WHAT THIS TASK INVOLVES: What you return must match the entries word for word, minus the pictures.

Source records:

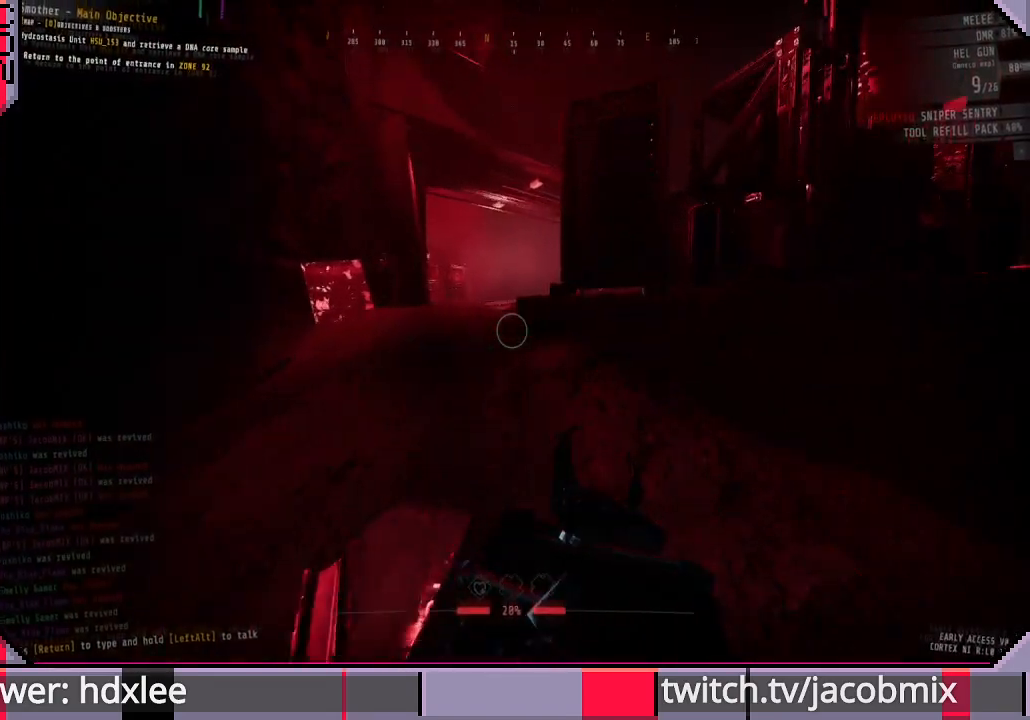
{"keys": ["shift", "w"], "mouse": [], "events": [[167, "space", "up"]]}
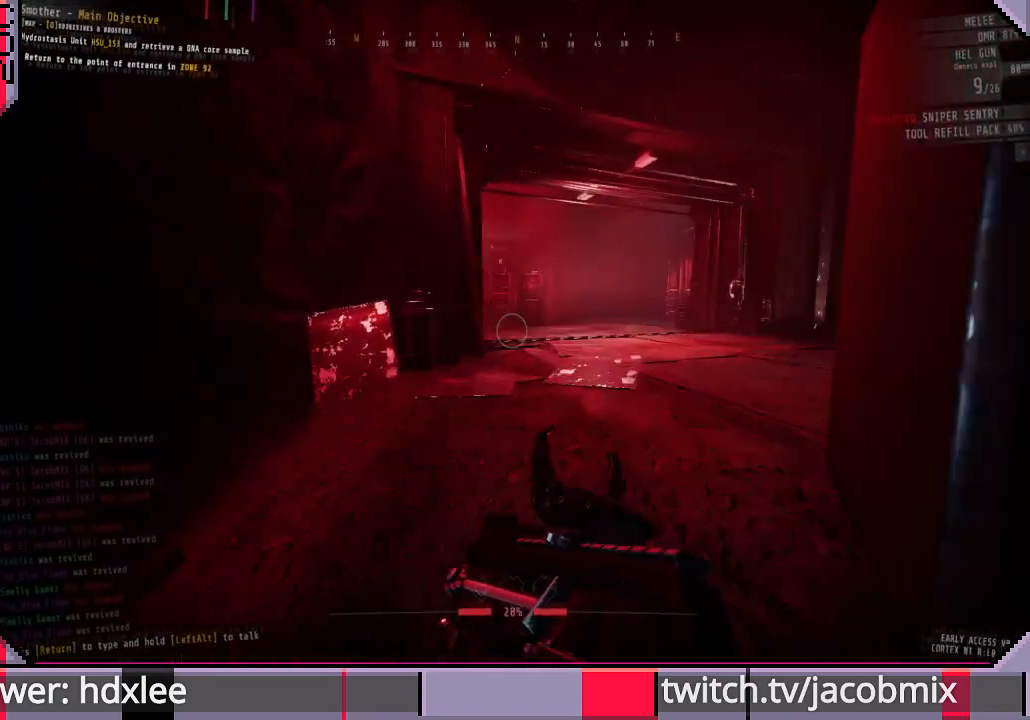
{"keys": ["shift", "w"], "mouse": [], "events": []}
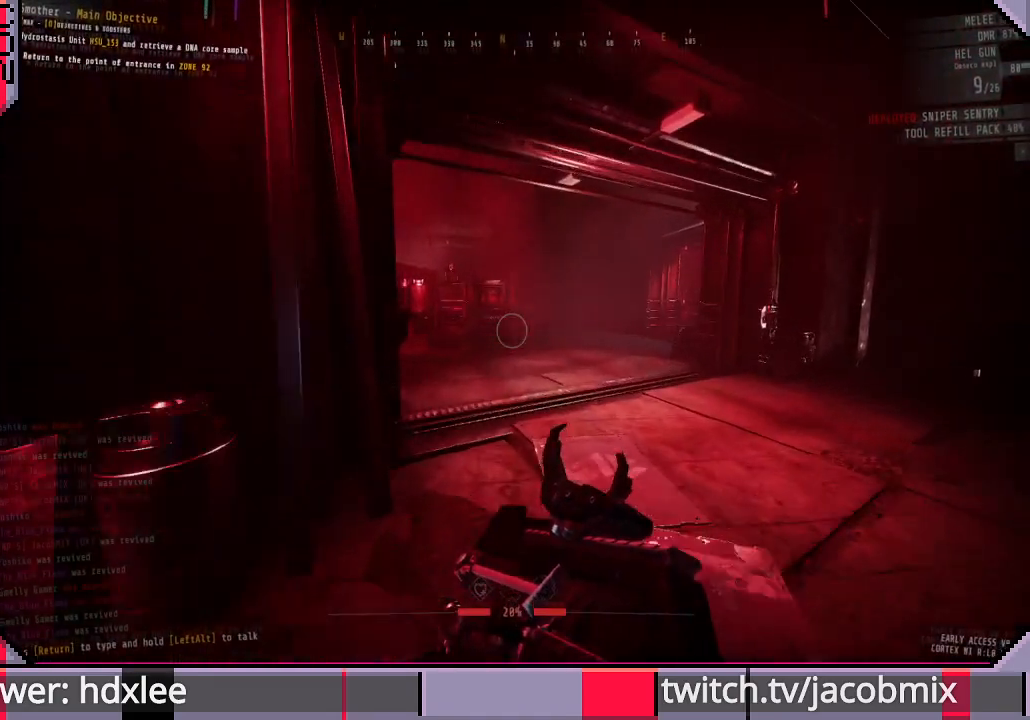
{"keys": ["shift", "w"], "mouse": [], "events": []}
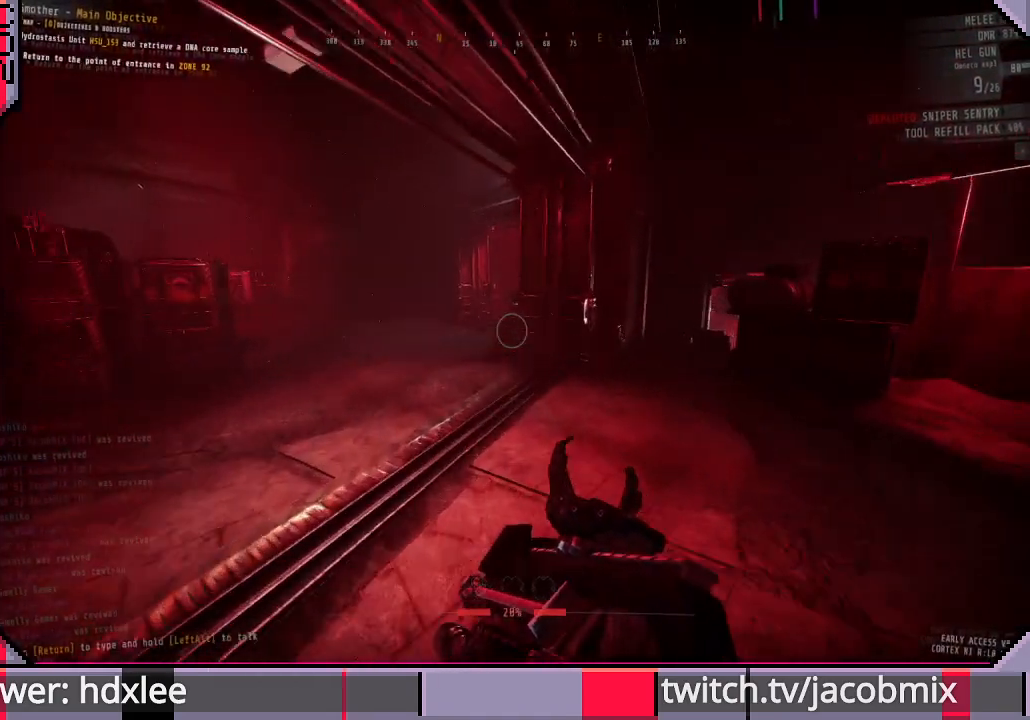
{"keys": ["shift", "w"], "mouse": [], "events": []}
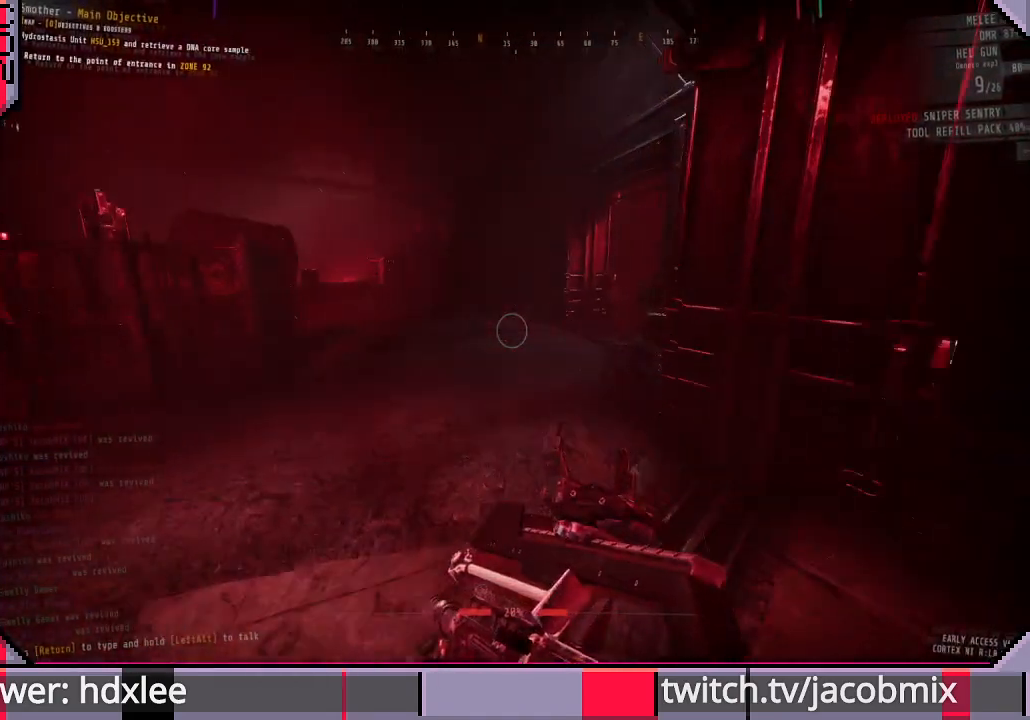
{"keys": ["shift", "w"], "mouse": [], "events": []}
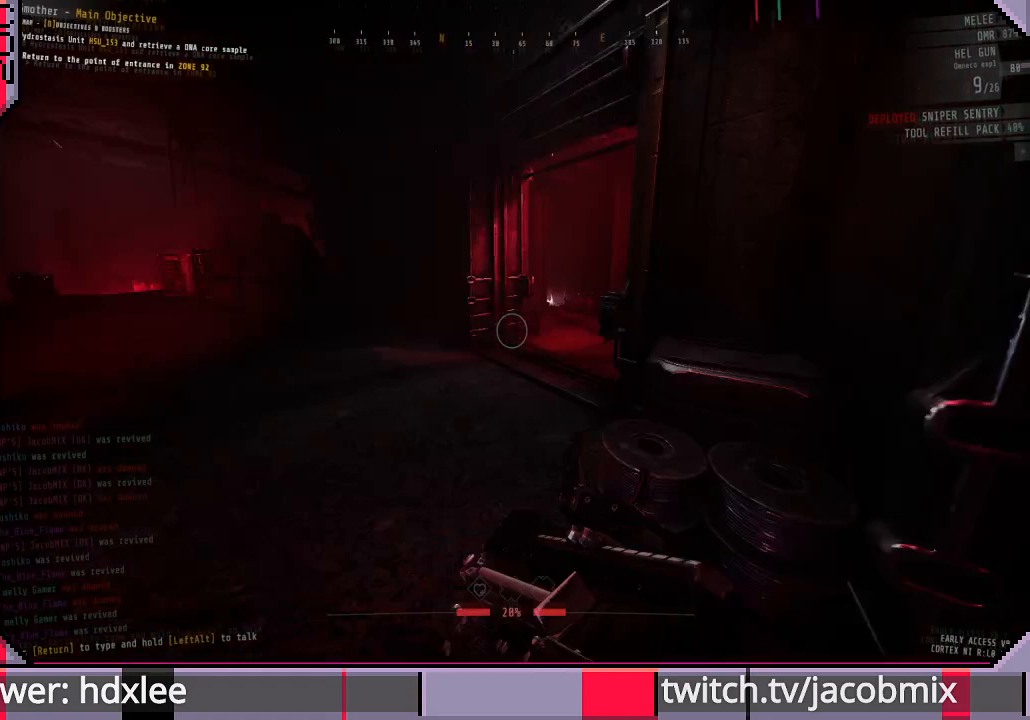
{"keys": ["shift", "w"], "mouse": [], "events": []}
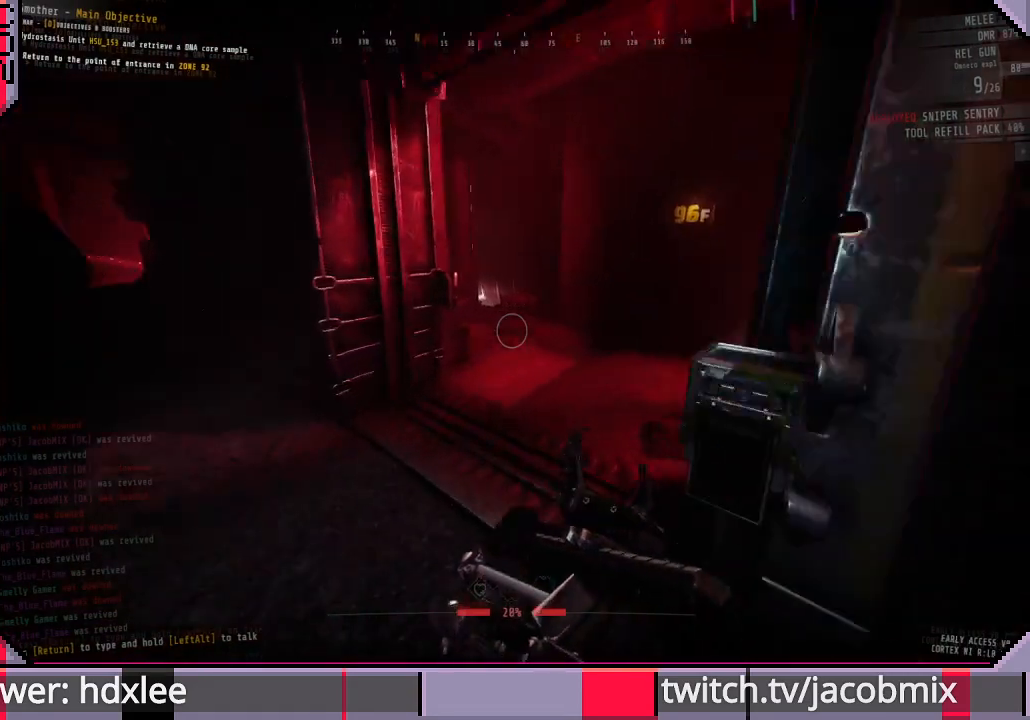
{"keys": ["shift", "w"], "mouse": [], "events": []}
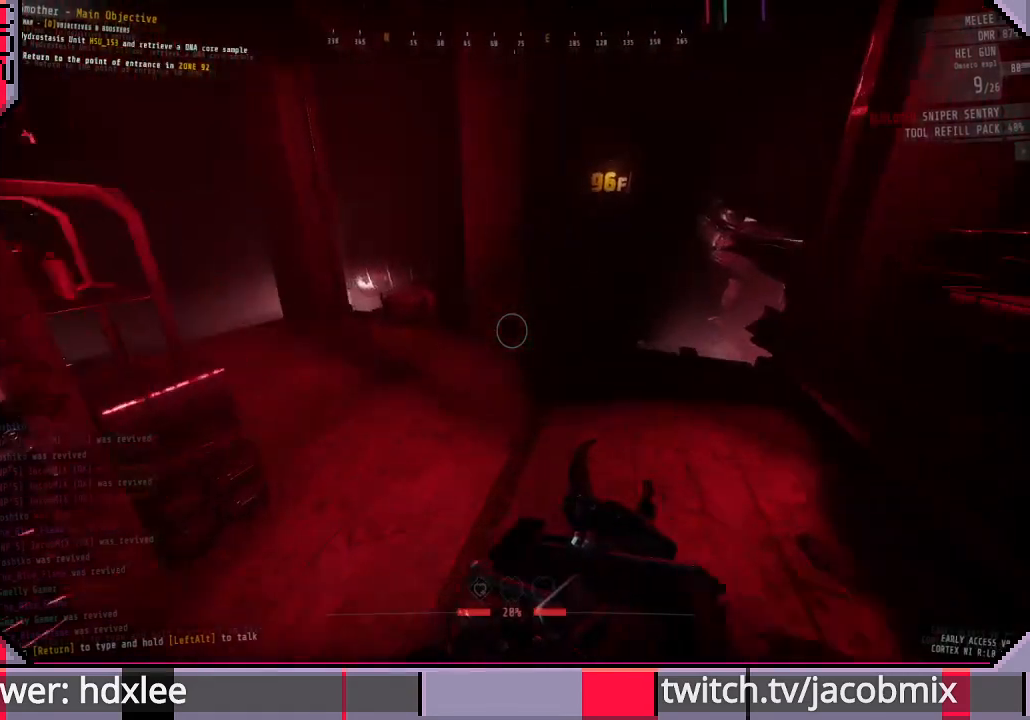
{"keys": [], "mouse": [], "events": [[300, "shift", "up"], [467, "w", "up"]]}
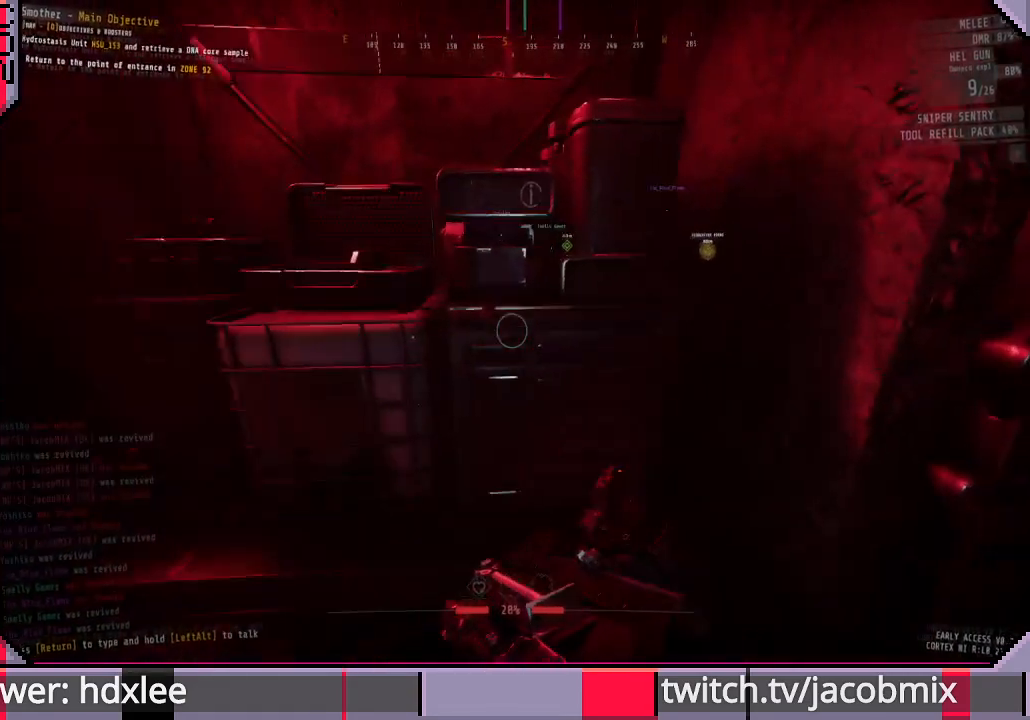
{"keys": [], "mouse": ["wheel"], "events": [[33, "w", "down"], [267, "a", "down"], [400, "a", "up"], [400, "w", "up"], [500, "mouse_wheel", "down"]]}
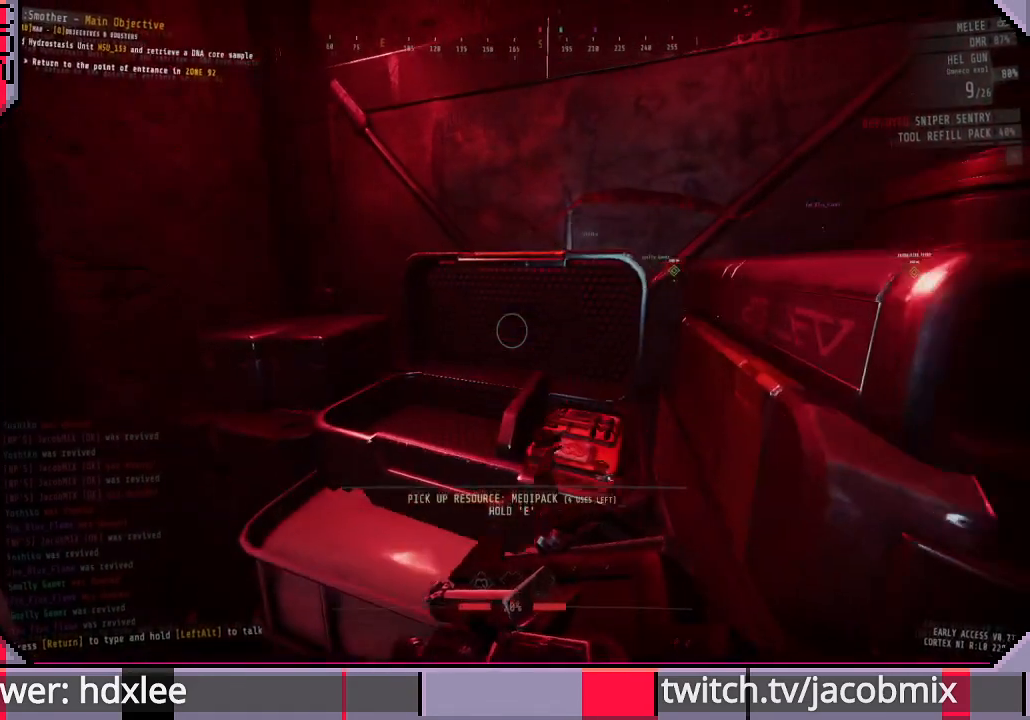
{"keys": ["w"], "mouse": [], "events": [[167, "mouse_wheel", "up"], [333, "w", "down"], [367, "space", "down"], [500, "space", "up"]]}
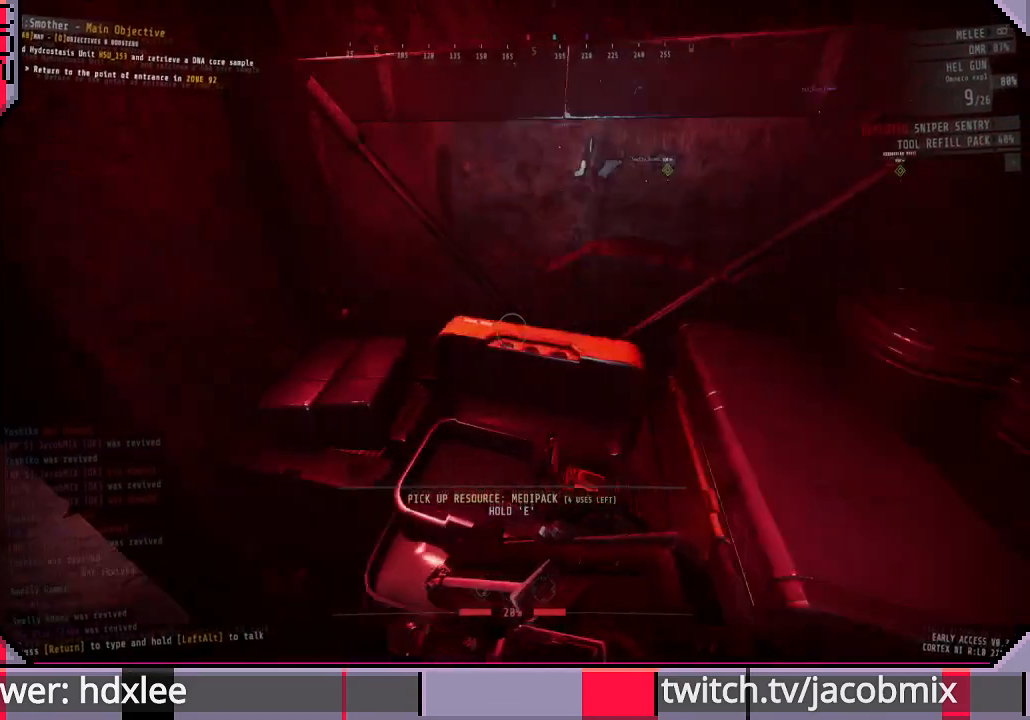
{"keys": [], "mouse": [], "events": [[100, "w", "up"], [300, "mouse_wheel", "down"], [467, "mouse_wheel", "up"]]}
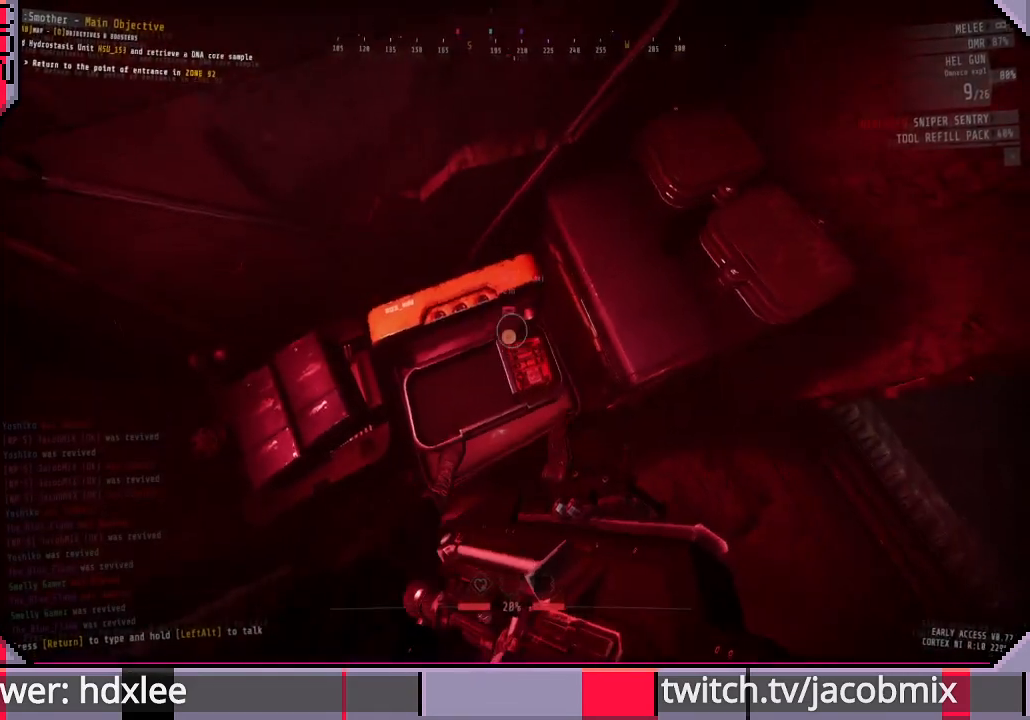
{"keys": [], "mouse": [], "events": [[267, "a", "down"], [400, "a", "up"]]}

ANSWER SPACE:
{"keys": ["shift", "w"], "mouse": [], "events": [[167, "space", "up"]]}
{"keys": ["shift", "w"], "mouse": [], "events": []}
{"keys": ["shift", "w"], "mouse": [], "events": []}
{"keys": ["shift", "w"], "mouse": [], "events": []}
{"keys": ["shift", "w"], "mouse": [], "events": []}
{"keys": ["shift", "w"], "mouse": [], "events": []}
{"keys": ["shift", "w"], "mouse": [], "events": []}
{"keys": [], "mouse": [], "events": [[300, "shift", "up"], [467, "w", "up"]]}
{"keys": [], "mouse": ["wheel"], "events": [[33, "w", "down"], [267, "a", "down"], [400, "a", "up"], [400, "w", "up"], [500, "mouse_wheel", "down"]]}
{"keys": ["w"], "mouse": [], "events": [[167, "mouse_wheel", "up"], [333, "w", "down"], [367, "space", "down"], [500, "space", "up"]]}
{"keys": [], "mouse": [], "events": [[100, "w", "up"], [300, "mouse_wheel", "down"], [467, "mouse_wheel", "up"]]}
{"keys": [], "mouse": [], "events": [[267, "a", "down"], [400, "a", "up"]]}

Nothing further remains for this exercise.